§ Exercise description:
Scan the entries for the word "knee" and return every line that has it.

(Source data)
>>>>
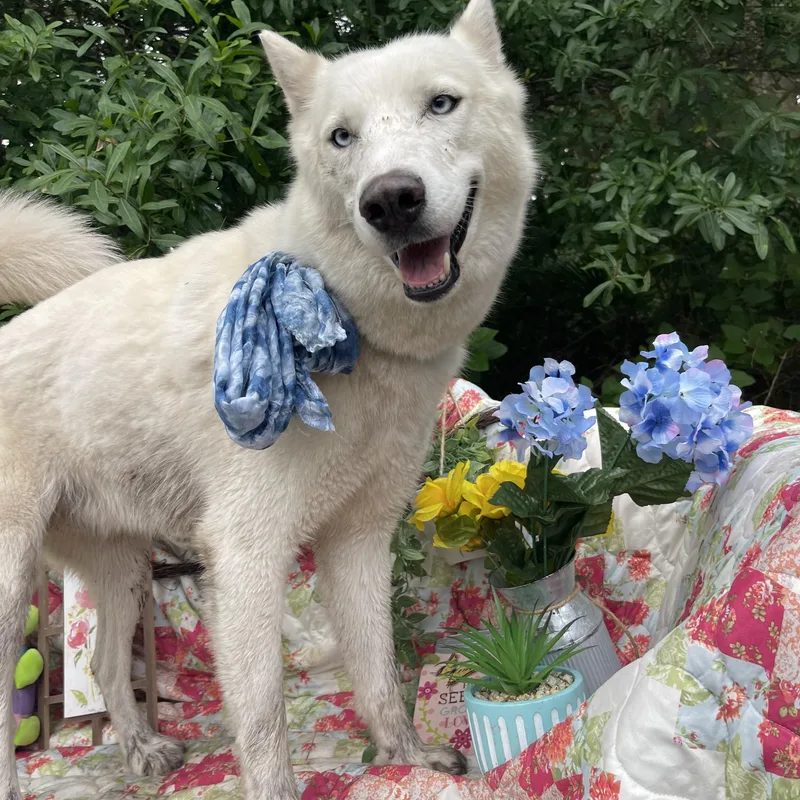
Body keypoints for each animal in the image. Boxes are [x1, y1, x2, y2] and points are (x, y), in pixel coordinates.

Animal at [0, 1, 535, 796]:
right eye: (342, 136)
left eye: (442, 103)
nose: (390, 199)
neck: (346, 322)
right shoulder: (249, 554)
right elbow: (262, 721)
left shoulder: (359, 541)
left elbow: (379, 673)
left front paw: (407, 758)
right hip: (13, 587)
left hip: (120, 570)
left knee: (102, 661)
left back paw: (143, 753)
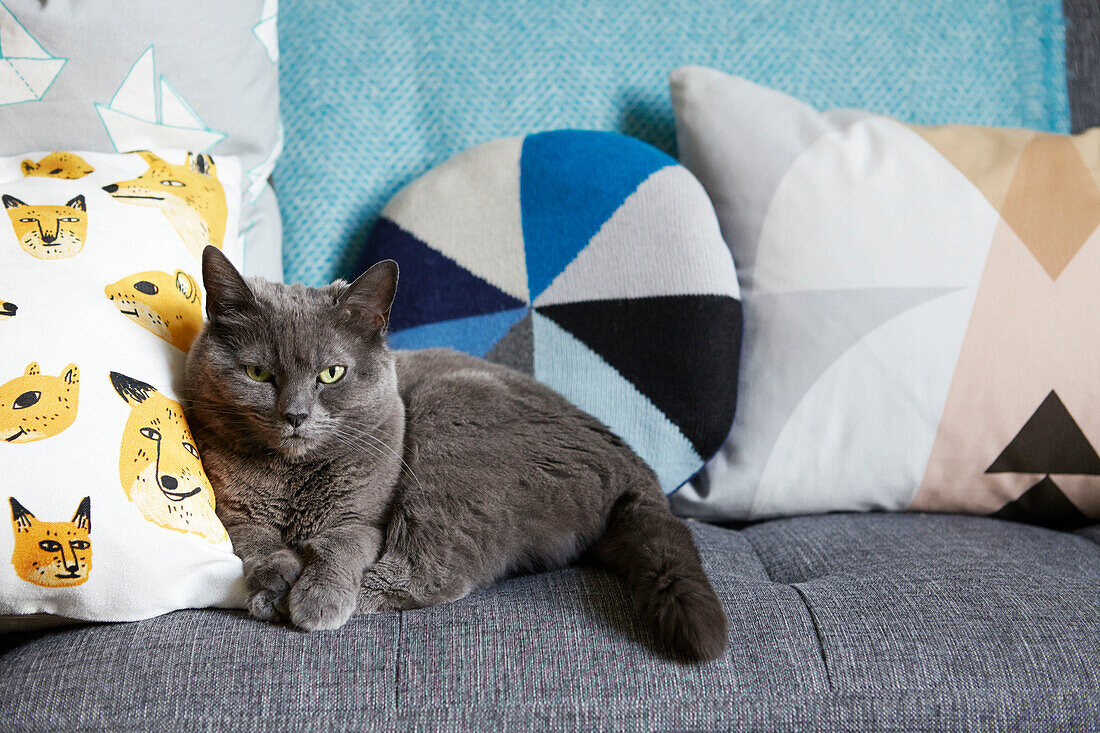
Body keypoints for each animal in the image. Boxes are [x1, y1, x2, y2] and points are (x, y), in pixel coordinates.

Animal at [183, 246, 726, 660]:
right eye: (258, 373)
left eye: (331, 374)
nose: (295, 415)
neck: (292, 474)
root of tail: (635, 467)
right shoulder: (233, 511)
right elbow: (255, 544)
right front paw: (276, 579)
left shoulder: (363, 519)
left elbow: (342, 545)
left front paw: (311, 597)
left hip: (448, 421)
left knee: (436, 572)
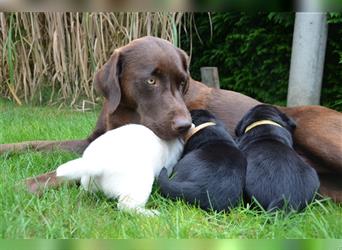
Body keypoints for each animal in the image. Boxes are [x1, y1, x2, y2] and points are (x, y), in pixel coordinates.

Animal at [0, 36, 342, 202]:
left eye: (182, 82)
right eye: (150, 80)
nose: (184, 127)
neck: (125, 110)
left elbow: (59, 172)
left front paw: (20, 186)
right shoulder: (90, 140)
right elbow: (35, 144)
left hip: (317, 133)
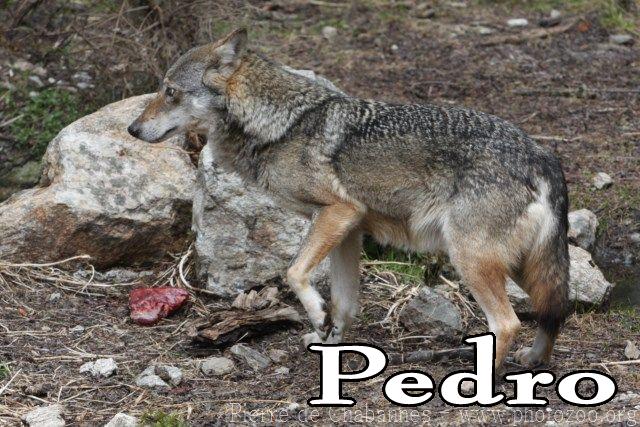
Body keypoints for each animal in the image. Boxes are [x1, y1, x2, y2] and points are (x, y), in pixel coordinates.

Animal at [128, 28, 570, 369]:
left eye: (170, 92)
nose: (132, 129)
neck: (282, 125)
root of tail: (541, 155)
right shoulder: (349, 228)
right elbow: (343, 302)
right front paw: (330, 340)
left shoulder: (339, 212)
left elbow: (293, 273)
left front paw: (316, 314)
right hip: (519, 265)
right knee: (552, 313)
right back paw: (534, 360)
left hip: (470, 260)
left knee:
<<<<
§ Result for this exercise:
left knee: (102, 661)
left knee: (436, 572)
right knee: (552, 313)
left knee:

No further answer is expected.